The audience that Bill Davis speaks of “feeling safe and delighted at the miserable plight of another” have no notion as to how unsafe they (and we) really are.
“humiliation is itself born out of primitive savagery. It has murder in its nucleus.”
I seriously object! This implies that the non-civilized were the ones who imparted the “gift” of enjoying humiliation to us. So civilization is a victim of primitive culture is that it? Oh and you know how much more murderous primitive societies were/are than we….except that we (the civilized)destroyed them all…..
Right.
Civilization is based on occupation. In order to occupy, one must dominate. We love domination, the kissing cousin of humiliation.
Other than that, I liked the article alot. I just hate seeing the myth of the “bloodthirsty savage” repeated over and over, no matter how seemingly innocent the cliche. It is mere propaganda. The message? If being uncivilized is bad ( bloodthirsty, murderous and so on), then being civilized is good, perhaps the best.
Well…..we’re doing a bang-up job of it aren’t we?
-Punk
I have always attributed this insatiable appetite for constructing “winners” and “losers” as part of the normalization of the most vicious aspects of capitalism. It’s all part of the greater vision of an atomistic citizenry whose fear of being a “loser” is exemplified not only in the fantasies of “reality TV,” but the realities of having no health insurance, living from pay check to paycheck, mortgage foreclosure, etc. The fact that little to no social welfare safety networks exist help to fan the fear of failure in an increasingly mean, unequal, and vicious society that villifies and otherizes the poor and the vulnerable.

TASKS FOR THIS EXERCISE:
[a] In the reader comments on humiliation, the final paragraph names several hardships as examples of the realities of an atomistic citizenry. List every one it names.
[b] Pick up the reader comments on humiliation after their last sentence and extend them with a further passage in the same voice.

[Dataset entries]
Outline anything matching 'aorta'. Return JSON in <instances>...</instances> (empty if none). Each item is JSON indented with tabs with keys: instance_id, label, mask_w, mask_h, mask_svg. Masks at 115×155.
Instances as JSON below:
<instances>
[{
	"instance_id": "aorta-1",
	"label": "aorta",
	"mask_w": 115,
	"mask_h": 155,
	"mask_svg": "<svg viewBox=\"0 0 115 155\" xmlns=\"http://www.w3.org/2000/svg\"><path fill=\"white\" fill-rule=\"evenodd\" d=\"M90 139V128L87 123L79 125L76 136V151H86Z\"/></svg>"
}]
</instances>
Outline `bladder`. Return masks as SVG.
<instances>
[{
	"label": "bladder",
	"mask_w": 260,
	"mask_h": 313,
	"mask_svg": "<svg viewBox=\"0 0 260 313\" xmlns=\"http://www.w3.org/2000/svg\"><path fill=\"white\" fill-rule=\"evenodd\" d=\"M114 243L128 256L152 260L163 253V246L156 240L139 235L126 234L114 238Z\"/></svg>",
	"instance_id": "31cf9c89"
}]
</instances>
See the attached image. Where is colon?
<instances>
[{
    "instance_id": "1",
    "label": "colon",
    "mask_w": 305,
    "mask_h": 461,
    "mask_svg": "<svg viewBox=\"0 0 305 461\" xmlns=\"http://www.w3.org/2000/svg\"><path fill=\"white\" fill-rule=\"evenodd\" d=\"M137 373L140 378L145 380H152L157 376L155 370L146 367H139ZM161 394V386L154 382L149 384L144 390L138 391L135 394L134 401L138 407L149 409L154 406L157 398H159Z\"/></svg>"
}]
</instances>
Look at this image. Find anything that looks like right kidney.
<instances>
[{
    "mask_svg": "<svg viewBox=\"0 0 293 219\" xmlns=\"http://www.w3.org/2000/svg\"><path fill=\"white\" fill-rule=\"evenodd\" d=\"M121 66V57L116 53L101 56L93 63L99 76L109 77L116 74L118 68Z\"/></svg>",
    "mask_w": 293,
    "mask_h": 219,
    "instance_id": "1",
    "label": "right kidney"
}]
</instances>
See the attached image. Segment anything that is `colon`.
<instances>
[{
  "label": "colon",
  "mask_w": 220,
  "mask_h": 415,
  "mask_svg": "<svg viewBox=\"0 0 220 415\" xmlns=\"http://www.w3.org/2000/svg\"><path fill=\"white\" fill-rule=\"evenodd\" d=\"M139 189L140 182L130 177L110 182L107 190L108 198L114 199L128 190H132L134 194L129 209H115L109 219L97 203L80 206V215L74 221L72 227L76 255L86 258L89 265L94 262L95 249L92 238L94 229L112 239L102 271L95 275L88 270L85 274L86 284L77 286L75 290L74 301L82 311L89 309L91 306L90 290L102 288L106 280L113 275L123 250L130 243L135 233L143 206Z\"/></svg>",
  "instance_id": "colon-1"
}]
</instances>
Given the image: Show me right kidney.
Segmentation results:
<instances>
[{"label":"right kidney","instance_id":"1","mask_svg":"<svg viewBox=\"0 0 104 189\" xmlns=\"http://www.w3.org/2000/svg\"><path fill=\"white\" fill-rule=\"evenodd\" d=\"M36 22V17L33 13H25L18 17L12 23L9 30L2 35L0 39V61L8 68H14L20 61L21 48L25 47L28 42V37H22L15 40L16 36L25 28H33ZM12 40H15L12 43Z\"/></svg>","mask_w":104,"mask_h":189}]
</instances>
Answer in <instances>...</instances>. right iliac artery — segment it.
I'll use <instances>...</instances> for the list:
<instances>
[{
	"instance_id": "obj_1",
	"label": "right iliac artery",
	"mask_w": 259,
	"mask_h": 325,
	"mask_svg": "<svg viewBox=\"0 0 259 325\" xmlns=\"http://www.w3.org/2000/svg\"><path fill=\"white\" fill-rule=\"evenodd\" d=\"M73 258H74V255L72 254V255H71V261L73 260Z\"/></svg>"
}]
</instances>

ANSWERS IN ORDER:
[a]
- Having no health insurance
- Living from pay check to paycheck
- Mortgage foreclosure

[b]
Looks like my edit didn’t take, so to add to above, I believe the obsessive construction of “winners” and “losers” helps to perpetuate the atomization of society as well as fear among a populace ever on the verge of failure through out-of-control health costs, wages that have not kept pace with cost of living, mortgage foreclosures, growing inequality, unresponsive politicians who refuse to authorize social welfare safety nets, etc. This is part of a larger effort designed to neutralize the galvanizing effect of all these factors into a groundswell democratic populist movement. The “humiliation” industry serves to focus on “personal” failings and thus the legitimation of vicious, uncaring societal ethics.
People do not humiliate others - others allow themselves to be humiliated. It’s like any other emotion - no one “makes” you angry; you allow yourself to become angry. If someone feels humiliation thanks to Simon asswipe, they have relinquished emotional control to a reptile. It’s not the reptile’s fault for being reptilian.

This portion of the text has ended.